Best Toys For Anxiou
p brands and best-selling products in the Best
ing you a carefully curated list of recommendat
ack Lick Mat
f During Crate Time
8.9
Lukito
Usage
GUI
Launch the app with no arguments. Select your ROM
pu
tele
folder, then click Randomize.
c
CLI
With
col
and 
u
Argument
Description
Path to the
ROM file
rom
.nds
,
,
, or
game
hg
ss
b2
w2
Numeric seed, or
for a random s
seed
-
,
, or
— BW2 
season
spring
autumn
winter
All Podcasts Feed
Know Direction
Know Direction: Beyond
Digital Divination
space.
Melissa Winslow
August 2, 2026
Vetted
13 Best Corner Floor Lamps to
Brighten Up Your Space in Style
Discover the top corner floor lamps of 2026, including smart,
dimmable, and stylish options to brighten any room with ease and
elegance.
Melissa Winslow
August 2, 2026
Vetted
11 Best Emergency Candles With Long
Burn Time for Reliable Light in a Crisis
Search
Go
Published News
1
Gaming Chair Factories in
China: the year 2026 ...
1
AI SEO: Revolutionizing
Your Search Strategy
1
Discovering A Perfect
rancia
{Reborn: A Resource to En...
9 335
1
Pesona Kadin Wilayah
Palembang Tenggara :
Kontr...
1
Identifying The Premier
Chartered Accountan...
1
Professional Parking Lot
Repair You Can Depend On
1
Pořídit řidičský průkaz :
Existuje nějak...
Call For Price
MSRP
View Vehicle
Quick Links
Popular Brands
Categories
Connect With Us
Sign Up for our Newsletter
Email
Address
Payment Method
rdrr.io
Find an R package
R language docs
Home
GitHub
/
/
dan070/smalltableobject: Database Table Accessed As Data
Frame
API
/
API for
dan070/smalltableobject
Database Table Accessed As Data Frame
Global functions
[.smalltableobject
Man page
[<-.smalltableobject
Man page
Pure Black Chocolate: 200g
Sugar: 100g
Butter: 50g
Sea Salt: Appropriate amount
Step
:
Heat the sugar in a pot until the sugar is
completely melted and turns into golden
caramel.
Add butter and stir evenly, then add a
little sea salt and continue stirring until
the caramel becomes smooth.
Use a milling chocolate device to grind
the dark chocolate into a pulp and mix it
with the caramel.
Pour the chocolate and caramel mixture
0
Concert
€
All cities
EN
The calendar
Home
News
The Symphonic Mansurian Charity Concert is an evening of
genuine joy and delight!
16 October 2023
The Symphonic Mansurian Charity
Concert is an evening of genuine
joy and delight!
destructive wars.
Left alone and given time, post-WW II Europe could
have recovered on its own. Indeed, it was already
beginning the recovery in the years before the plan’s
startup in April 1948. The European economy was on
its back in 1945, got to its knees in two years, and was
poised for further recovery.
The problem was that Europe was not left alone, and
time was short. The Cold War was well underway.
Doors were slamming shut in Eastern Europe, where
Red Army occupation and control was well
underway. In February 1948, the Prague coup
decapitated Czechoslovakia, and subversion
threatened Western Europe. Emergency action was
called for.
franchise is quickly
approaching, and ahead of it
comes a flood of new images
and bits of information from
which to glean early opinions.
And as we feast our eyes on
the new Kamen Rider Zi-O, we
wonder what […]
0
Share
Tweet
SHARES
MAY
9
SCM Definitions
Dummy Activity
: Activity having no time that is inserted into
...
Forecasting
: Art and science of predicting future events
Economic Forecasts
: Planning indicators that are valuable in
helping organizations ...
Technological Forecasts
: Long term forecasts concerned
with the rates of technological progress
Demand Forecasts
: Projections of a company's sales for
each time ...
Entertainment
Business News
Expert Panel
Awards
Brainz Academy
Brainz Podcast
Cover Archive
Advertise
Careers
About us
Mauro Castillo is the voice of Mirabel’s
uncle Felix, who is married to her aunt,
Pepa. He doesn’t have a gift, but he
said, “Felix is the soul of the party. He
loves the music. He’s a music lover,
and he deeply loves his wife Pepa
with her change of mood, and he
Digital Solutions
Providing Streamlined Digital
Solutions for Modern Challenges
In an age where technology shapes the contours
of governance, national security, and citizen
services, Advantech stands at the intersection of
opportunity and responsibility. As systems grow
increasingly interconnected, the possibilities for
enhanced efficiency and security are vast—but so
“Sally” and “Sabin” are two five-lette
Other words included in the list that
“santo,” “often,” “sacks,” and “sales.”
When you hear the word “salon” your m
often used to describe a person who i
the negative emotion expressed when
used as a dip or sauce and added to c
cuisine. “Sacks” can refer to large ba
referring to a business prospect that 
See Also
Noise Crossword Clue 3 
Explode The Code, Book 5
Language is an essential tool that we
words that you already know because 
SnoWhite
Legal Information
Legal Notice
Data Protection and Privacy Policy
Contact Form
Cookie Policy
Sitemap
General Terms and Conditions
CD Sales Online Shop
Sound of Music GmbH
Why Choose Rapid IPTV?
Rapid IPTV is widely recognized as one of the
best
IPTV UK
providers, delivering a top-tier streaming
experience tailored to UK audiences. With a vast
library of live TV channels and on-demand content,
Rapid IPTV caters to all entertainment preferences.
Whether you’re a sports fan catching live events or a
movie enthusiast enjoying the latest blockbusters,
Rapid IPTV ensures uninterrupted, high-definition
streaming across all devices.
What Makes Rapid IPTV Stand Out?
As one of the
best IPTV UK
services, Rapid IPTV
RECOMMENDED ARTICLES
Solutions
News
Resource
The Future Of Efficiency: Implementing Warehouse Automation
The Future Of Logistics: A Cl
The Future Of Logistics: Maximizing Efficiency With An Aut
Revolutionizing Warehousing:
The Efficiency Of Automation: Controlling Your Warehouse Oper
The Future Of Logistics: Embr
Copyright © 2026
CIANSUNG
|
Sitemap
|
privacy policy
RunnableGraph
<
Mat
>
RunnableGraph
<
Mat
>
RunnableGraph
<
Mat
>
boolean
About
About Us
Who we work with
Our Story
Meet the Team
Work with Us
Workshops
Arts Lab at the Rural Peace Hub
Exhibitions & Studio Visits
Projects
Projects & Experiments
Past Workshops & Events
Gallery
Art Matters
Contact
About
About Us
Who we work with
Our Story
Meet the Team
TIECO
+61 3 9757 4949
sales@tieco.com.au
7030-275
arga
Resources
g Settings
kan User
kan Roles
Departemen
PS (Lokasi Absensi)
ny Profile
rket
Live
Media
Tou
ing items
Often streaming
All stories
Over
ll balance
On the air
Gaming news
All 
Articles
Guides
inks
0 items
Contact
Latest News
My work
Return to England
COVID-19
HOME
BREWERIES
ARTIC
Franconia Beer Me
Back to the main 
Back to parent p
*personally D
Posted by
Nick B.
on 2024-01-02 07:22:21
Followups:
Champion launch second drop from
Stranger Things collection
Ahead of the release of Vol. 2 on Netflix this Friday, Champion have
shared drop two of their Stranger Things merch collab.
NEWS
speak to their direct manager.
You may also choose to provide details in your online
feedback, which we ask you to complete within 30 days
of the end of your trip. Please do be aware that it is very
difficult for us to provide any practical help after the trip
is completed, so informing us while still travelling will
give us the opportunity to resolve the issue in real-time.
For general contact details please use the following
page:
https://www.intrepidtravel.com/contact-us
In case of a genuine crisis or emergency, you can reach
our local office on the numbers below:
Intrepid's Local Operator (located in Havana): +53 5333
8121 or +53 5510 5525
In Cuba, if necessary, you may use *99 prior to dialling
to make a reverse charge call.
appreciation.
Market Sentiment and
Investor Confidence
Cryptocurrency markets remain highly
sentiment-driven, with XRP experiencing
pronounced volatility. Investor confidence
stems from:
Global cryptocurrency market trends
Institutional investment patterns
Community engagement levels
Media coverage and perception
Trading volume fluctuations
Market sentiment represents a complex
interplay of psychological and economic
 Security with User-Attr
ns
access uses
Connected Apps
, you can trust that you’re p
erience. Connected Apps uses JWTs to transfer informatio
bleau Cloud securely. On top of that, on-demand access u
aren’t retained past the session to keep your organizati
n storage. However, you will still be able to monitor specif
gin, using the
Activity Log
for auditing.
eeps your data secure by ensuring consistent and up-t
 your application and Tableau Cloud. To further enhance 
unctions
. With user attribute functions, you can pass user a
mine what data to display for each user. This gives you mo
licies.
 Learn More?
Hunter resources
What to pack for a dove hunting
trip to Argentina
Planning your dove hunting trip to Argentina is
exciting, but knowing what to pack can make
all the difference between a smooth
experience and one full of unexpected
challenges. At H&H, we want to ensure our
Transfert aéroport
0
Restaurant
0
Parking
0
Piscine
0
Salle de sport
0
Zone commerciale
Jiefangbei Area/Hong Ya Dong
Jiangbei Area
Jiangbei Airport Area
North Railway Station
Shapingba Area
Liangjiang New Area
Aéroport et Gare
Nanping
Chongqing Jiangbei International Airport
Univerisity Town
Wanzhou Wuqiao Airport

..............................

Working through the listing above, count every line that holds "Solutions" and answer with the count alone.

### Answer to the problem
3